The objective of this disaster recovery (DR) plan is to ensure that anyone can respond to a disaster or other emergency that affects the Peerplays Blockchain and minimize the effect on the operation of the blockchain. This document should be stored in a safe, accessible location off site.
The major goals of the disaster recovery plan:
To minimize interruptions to normal operations.
To limit the extent of disruption and damage.
To minimize the economic impact of the interruption.
To establish alternative means of operation in advance.
To provide for smooth and rapid restoration of service.

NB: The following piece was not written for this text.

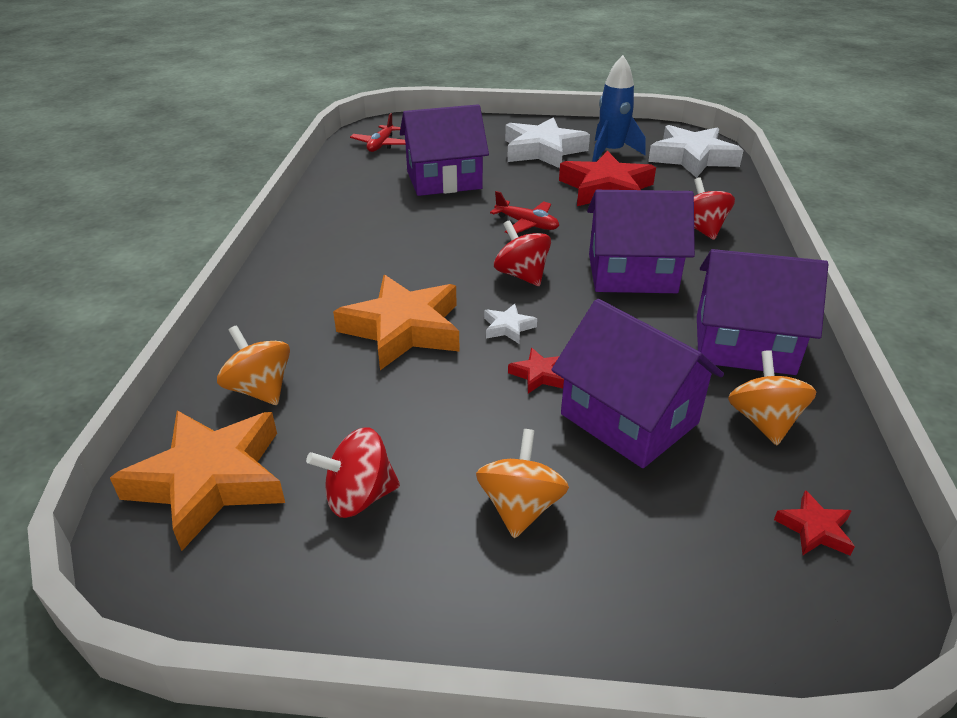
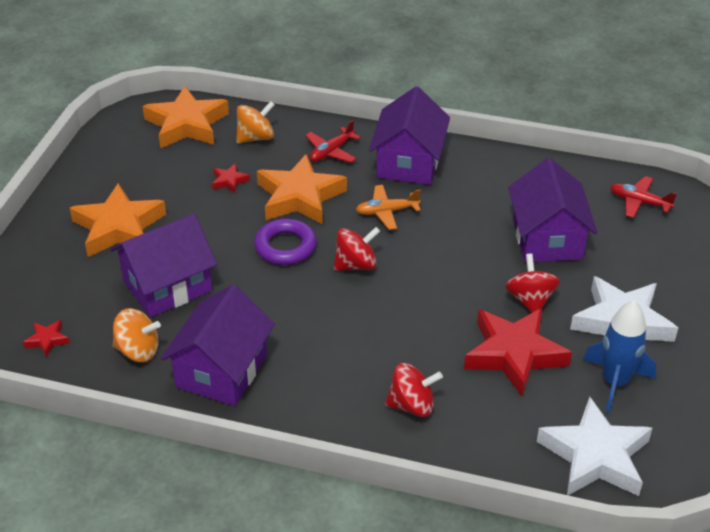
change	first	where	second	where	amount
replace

Node operators, Witnesses in particular, hold the power to keep the blockchain up and running. Given the decentralized nature of blockchain technology, active and standby node operators may not be known or reachable for communication. It is advisable to keep an up-to-date list of node operators and information on how to reach them to coordinate DR activities. The level of community participation of any particular node operator should be kept in mind while voting for active node operators. More communicative node operators help to ensure the chain can continue to run in the event of disaster.
For this DR plan, it is advisable to create and maintain a register of node operators. This register should be maintained and regularly updated with node operators, a reliable means of communicating with each of them, and running seed node addresses.
PBSA employees and contractors should be registered with their screen name, PBSA issued email, and communication channel handles as a communications roster. This roster should be publicly available and used for DR related communications and notifications.
The Peerplays chain and all its plugins is stored in GitLab and GitHub. Build artifacts are also stored in GitLab.
The witness_node program is distributed across many private (node operator) servers. Each node operator is responsible for maintaining their own copy of the Peerplays source code and builds. This is most often done on GitHub though individuals may store local copies and follow their own procedures.
The Peerplays database is synchronized among all running (active and inactive) witness nodes. This decentralized and distributed approach makes the database integrity and security extremely robust. Even if the mainnet has an outage, the database remains intact and duplicated across potentially dozens of individual servers globally.
Documentation is stored on GitHub and GitBook. This includes all public documentation for community docs, developer docs, and infrastructure docs. Both GitHub and GitBook are third-party SaaS solutions. Other private or internal documentation for PBSA is stored in Confluence workspaces and Google Drive. These are also third-party SaaS solutions. For the purposes of this DR plan, it is assumed that these providers have sufficient recovery capabilities on their own and that recovery of our documentation is covered under their DR plans and protocols.
Documentation that is currently being worked on is sometimes stored on personal computers or workstations. In these cases, it is recommended to store or back-up such documents on a cloud solution such as Google Drive, GitBook, GitHub, etc.
Gitbook Support is available in the gitbook app. Once logged in, go to Spaces > "?" menu (lower left) > Contact Support
Peerplays source code is stored and hosted on GitLab.com (a SaaS solution). The source code is then mirrored to GitHub.com (another SaaS solution). Since both GitLab and GitHub are third-party providers, for the purposes of this DR plan, it is assumed that these providers have sufficient recovery capabilities on their own and that recovery of our source code is covered under their DR plans and protocols.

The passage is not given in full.